Our breakfast has probably been the hardest to work out because dairy and wheat products are more expensive then what I'm used to, and we just don't have time to prepare rice and stuff every morning before class. So breakfast consists of bread, jam, yoghurt, a fried egg and a cup of tea. We've started taking bananas to school too cos we both get the munchies.

Classes finish at about 12:30 so we're often both starving and have to resort to either onigiri or pot noodles for lunch. I'm liking the pot noodles cos they're only 50yen (30p) which saves a fair amount of money during the week.

Dinners are the big ones and here's what we've made so far (and what it starting to turn into our weekly food stuffs)

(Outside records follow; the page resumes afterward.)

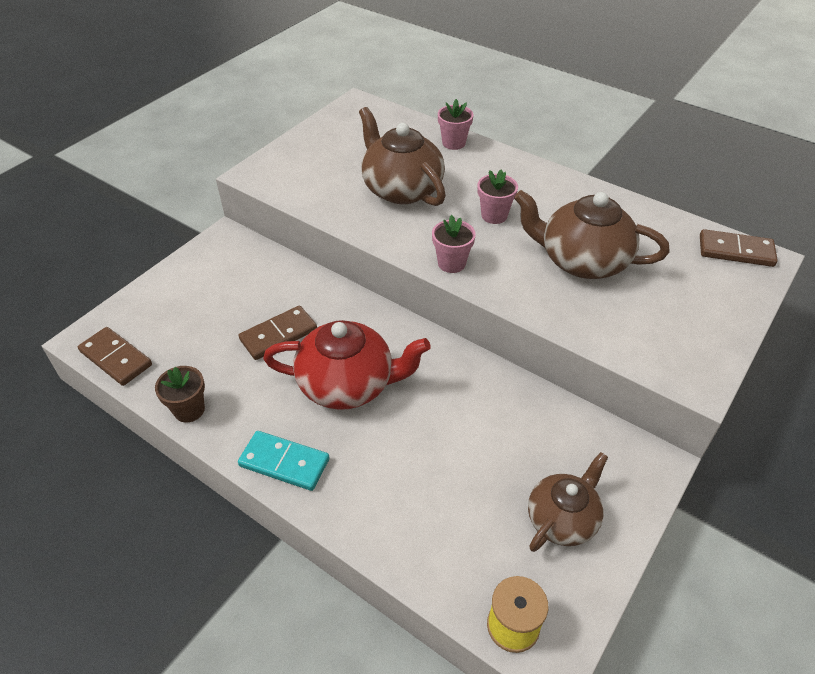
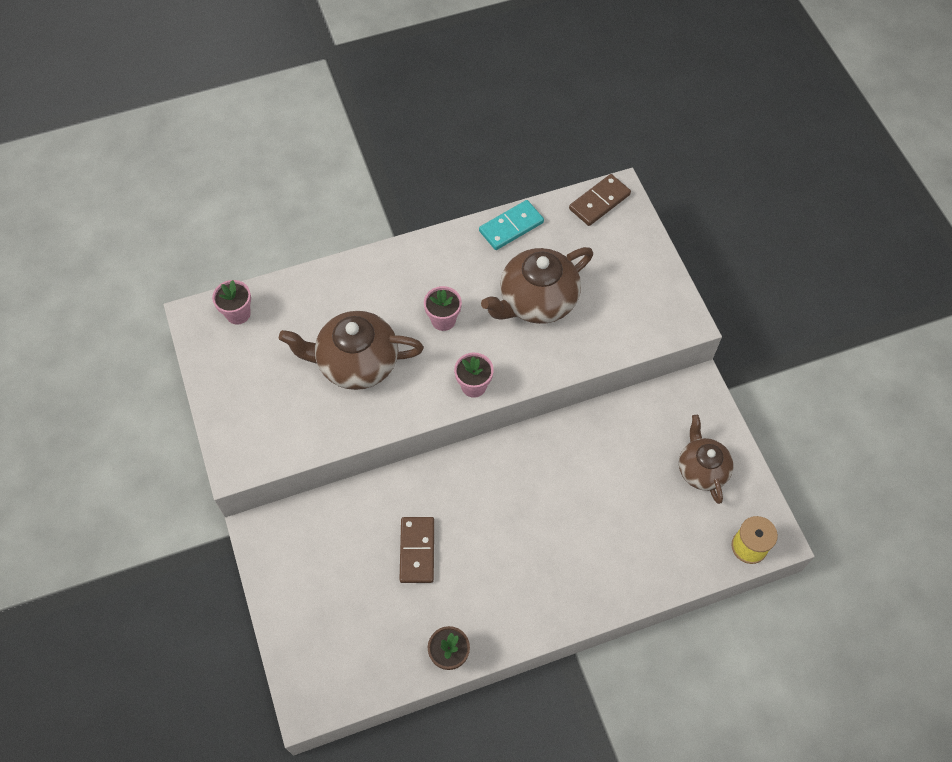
camera: 55 degrees left, 15 degrees up
(116, 358) = (350, 689): brown domino -> none
(284, 462) = (546, 612): turquoise domino -> turquoise domino (511, 227)
(348, 384) = (505, 529): red teapot -> none
(453, 143) = (326, 283): pink flower pot -> pink flower pot (238, 314)

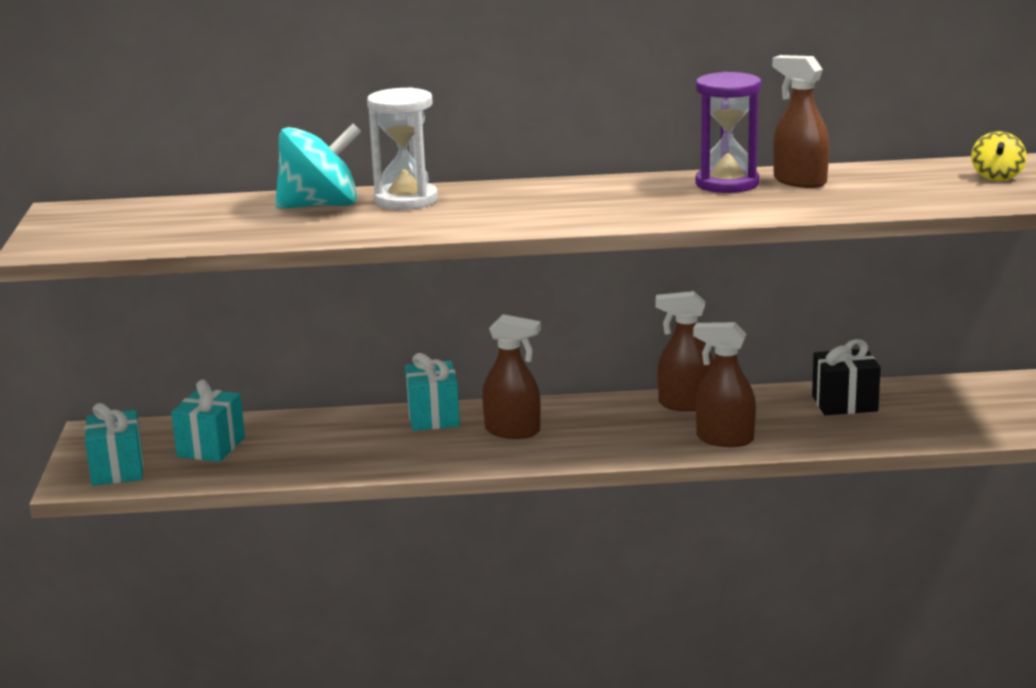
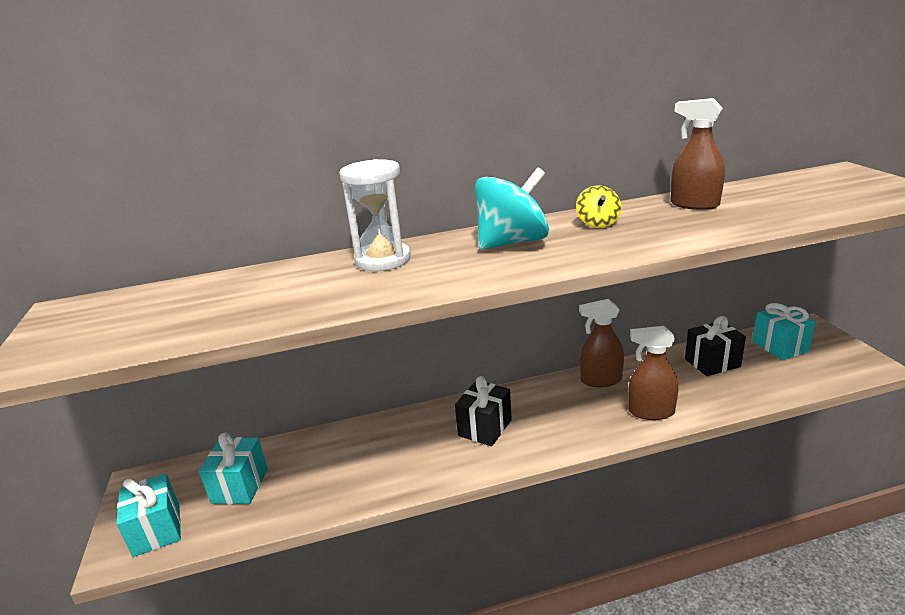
camera: 10 degrees left, 5 degrees up
(320, 206) = (308, 275): turquoise spinning top -> turquoise spinning top (512, 242)
(433, 417) = (416, 422): turquoise gift -> turquoise gift (780, 346)
(513, 431) = (485, 428): brown spray bottle -> black gift
(727, 184) = (640, 213): purple hourglass -> none
(997, 176) = (837, 184): yellow spinning top -> yellow spinning top (598, 223)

Salmon and carrots with miso and salad (we didn't have any rice the first 2 days)


Fried chicken with mushrooms, rice, miso and salad


Udon in miso with broccoli and mushrooms, and rice with chicken


Curry with salad (Curry is so amazingly cheap to make here, out of half a pack we get enough curry for 2 meals each! Curry is now a weekly thing)


Katsudon (Pork fried in bread crumbs, cooked in soy sauce and onions and egg over a big bowl of rice.)


Salmon with rice, miso and salad (this is a pretty cheap and healthy meal so will probably be added to the weekly menu)


Yakisoba (stir fried chicken and noodles)


Nikujyaga (literally meat potatoes, a meat and potatoes and veg stew, very nommy)

Wes and I have both slowly been learning how to improve all these recipes and fingers crossed by the end we'll know how to make even more nomable Japanese food than this.